* **PASSAGE TO READ**:
================

In June 2020, Newsom signed an executive order allowing companies that were not licensed by the state to provide urgently needed supplies such as hand sanitizer, ventilators, respirators, masks, and other personal protective equipment, provided the companies certified that their items complied with FDA standards. Newsom’s order opened California markets to entrepreneurs who wanted to combat the severe shortages. The new supply chains saved the lives of health care workers and others.

Medical associations, aided by government policies, have artificially restricted the number of people allowed to enter California health care occupations. For example, much like a medieval guild, the California Board of Registered Nursing limits how many students can attend nursing programs. As a result, more than 21,000 qualified applicants were denied enrollment in 2016–17.

Those people could have been nurses when COVID-19 swept across California. Instead, California experienced self-inflicted shortages of medical workers, which prolonged the lockdowns and restrictions on non-emergency care.

Some of Newsom’s reforms targeted staffing shortages. The governor eased licensing restrictions, permitting the hiring of out-of-state doctors, nurses, respiratory therapists, and other medical personnel. He streamlined the process for reinstating inactive or retired health care professionals.

================

[Source data]
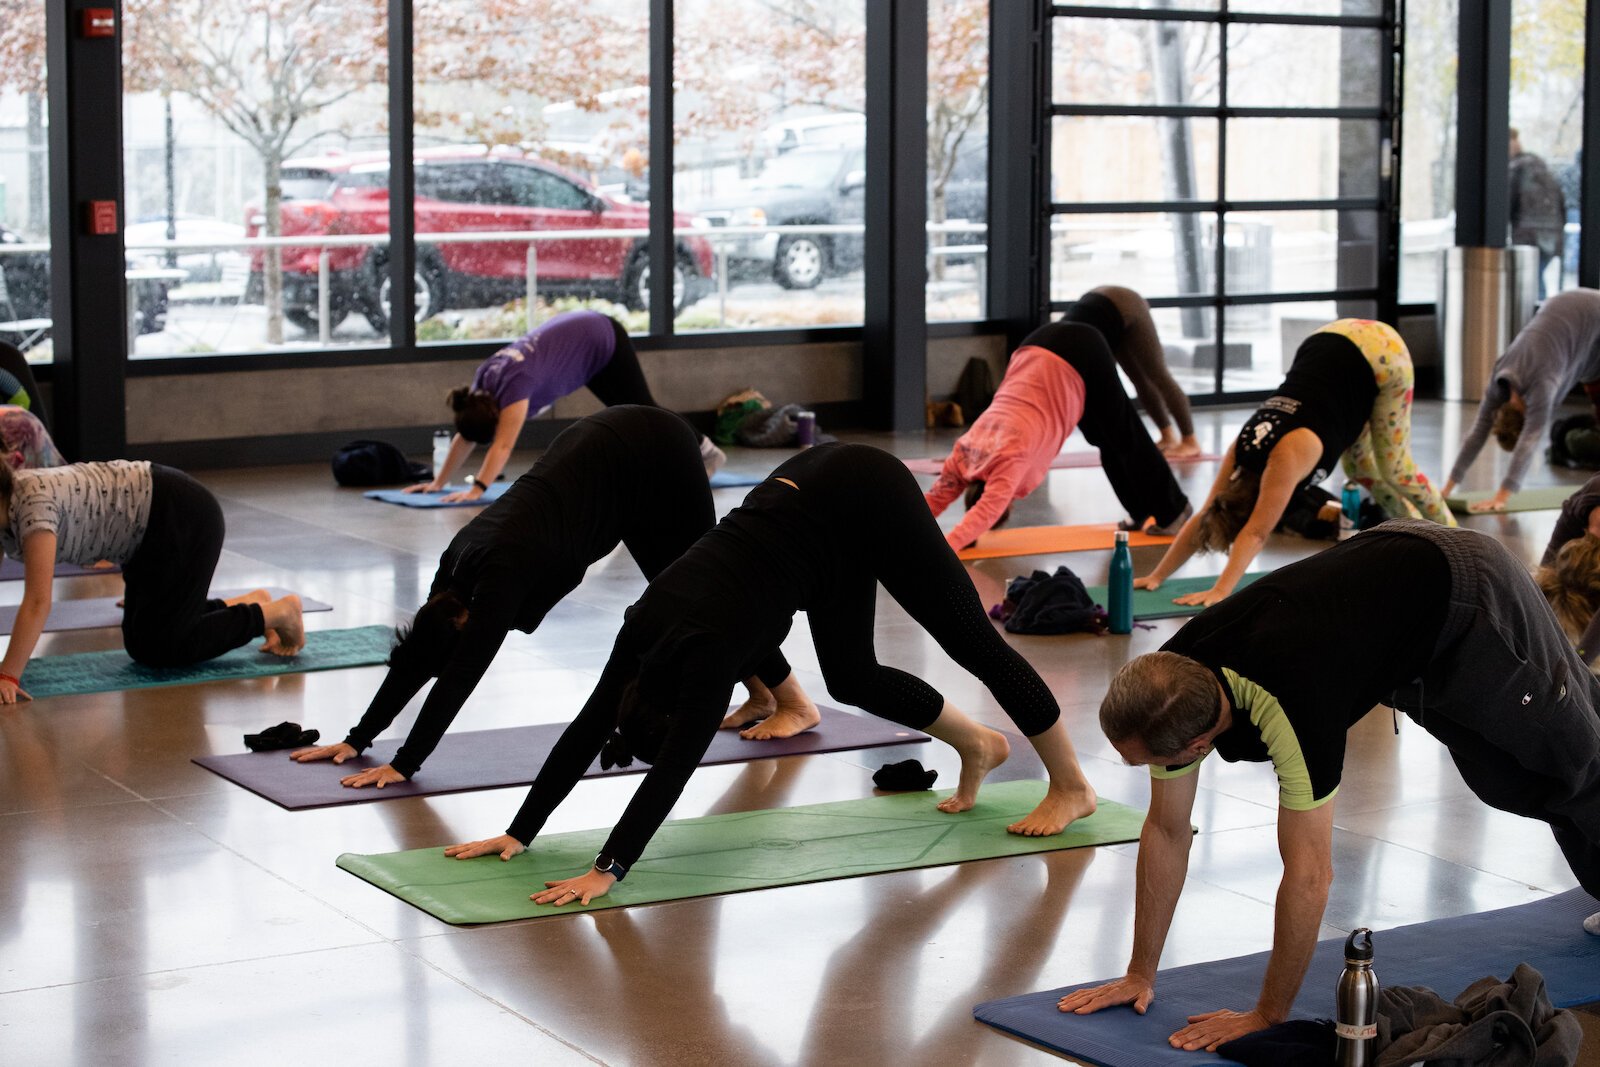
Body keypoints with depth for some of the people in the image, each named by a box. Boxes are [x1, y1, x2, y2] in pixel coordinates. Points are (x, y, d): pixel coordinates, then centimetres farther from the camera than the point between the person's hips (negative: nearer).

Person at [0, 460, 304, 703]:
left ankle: (276, 613, 7)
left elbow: (37, 603, -37)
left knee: (160, 648, -7)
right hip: (149, 527, 9)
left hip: (182, 516, -9)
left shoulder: (32, 502, -30)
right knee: (141, 642, 13)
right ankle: (251, 604, 27)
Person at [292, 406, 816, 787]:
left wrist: (403, 766, -30)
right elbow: (415, 657, -2)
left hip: (655, 457, -7)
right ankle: (761, 693, 31)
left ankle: (794, 703, 19)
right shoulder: (460, 565, -7)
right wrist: (356, 740, -4)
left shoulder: (500, 575, -28)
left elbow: (459, 677, -31)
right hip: (604, 448, 7)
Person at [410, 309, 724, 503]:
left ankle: (706, 452, 28)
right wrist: (438, 482, -12)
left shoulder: (514, 385, -36)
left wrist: (476, 490, -49)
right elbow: (464, 437, -8)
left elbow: (503, 446, -43)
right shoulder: (483, 382, -15)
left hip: (603, 341, -7)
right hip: (576, 336, 7)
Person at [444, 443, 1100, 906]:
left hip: (864, 500, -7)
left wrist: (607, 871, -35)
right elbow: (587, 730, -5)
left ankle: (1071, 786, 17)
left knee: (969, 640, 4)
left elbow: (673, 769, -32)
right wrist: (517, 833, -6)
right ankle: (978, 746, 34)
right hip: (809, 490, 7)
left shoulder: (709, 650, -27)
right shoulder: (647, 632, -9)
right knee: (852, 680, 13)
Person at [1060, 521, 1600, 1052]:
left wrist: (1267, 1017, -30)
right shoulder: (1171, 686, -22)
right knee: (1507, 783, 25)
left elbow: (1309, 876, -38)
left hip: (1469, 593, -7)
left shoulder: (1290, 706, -44)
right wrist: (1140, 973, -7)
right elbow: (1166, 831, -10)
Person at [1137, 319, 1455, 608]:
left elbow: (1256, 534, -35)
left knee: (1392, 468, 1)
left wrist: (1220, 591, -41)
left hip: (1379, 351, -6)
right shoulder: (1243, 452, -12)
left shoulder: (1289, 456, -32)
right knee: (1359, 467, 13)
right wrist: (1156, 576, -10)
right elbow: (1203, 517, -7)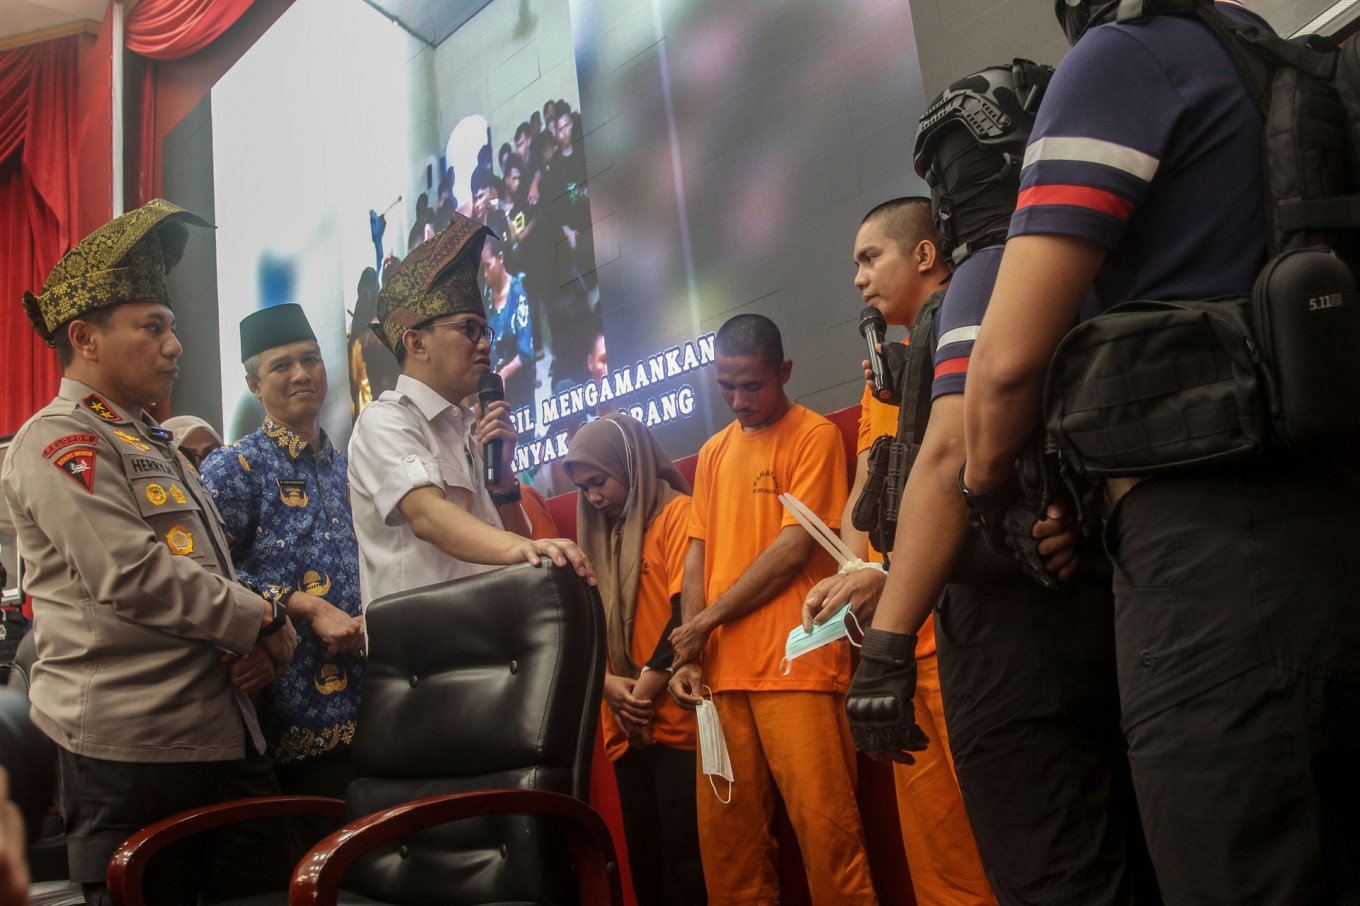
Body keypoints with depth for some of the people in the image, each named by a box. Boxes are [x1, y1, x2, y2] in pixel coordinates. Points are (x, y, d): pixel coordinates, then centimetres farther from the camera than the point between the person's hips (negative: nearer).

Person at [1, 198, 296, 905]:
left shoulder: (153, 444, 22)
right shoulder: (57, 442, -7)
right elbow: (135, 578, -19)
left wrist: (264, 646, 2)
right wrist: (264, 624, -10)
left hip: (224, 732, 9)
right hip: (127, 745, -8)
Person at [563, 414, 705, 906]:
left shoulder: (678, 513, 0)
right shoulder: (607, 536, 22)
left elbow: (688, 611, -12)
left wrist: (646, 689, -11)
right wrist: (609, 683, -3)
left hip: (678, 720, -7)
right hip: (629, 726, 7)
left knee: (684, 862, -8)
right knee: (644, 859, 7)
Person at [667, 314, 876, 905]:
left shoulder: (814, 435, 0)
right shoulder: (714, 452, 18)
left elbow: (793, 549, -7)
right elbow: (698, 556, 16)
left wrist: (705, 622, -4)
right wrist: (687, 657, 4)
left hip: (795, 665, -5)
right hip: (722, 671, 5)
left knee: (823, 823, -5)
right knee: (724, 829, 5)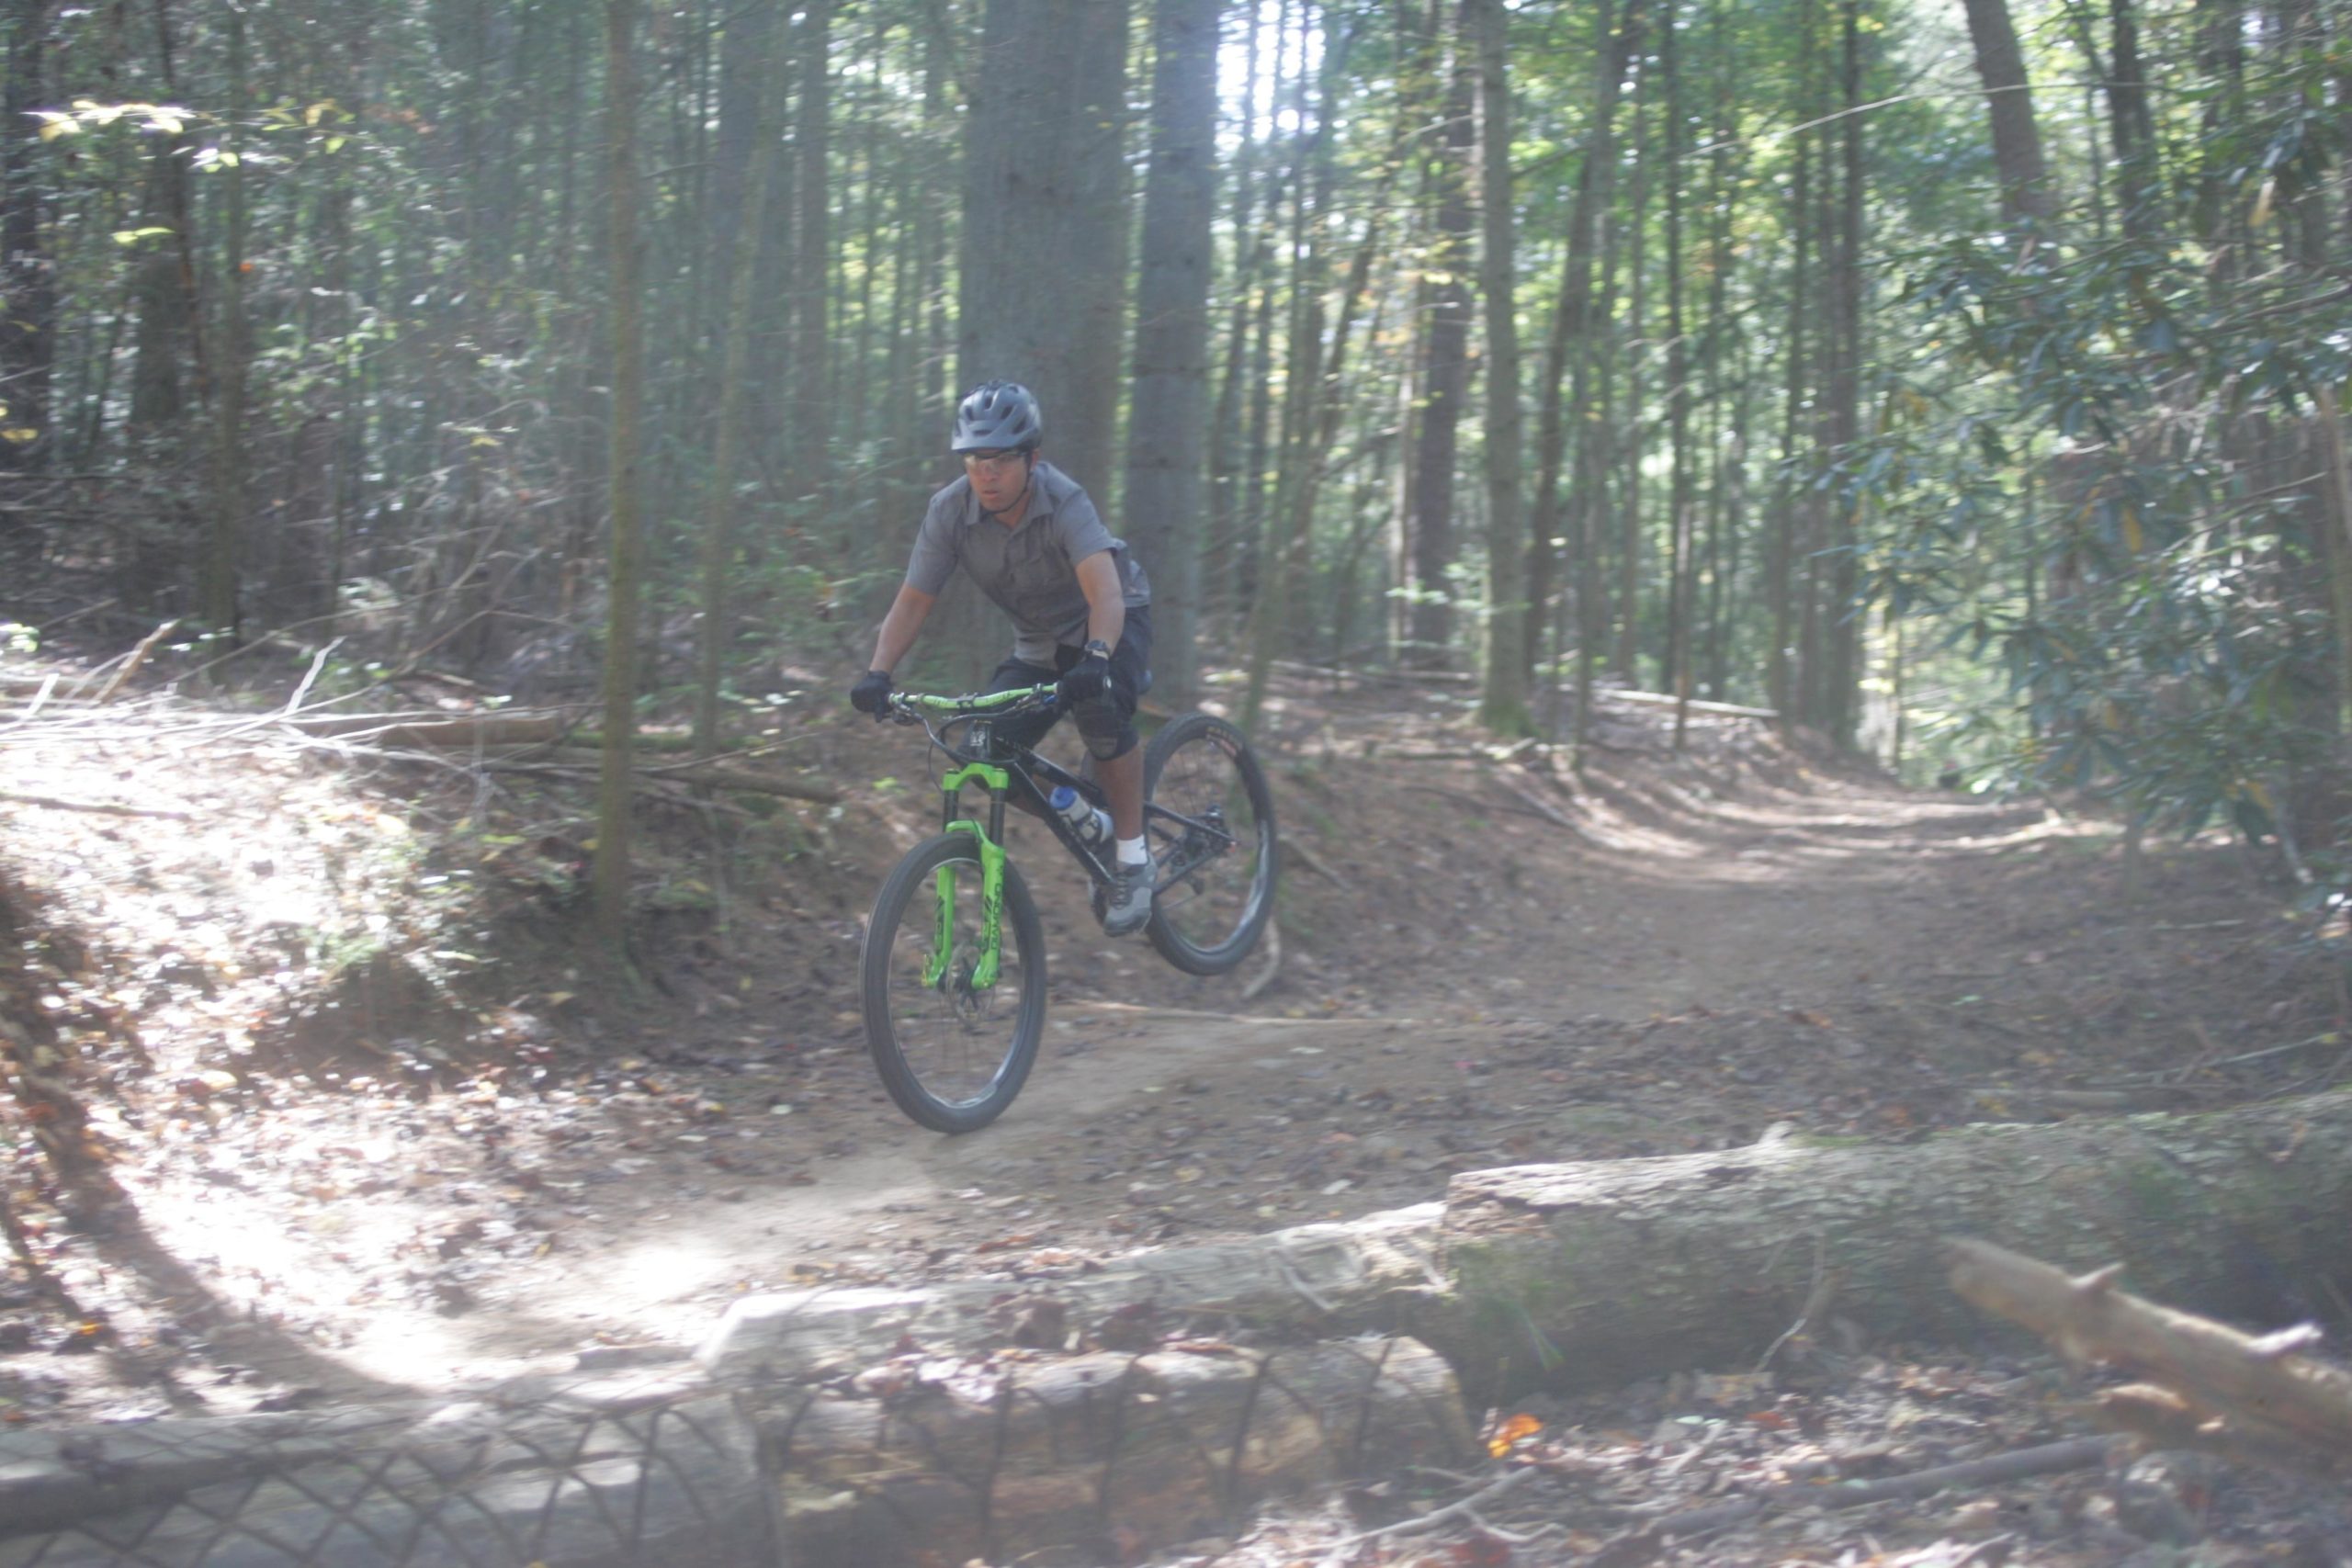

================

* **TASK INSTRUCTIONS**: According to the passage on California health care, how many qualified applicants were denied enrollment in nursing programs in 2016–17? The source data has no connection to the passage on California health care.

* **PROBLEM SOLUTION**: More than 21,000 qualified applicants were denied enrollment.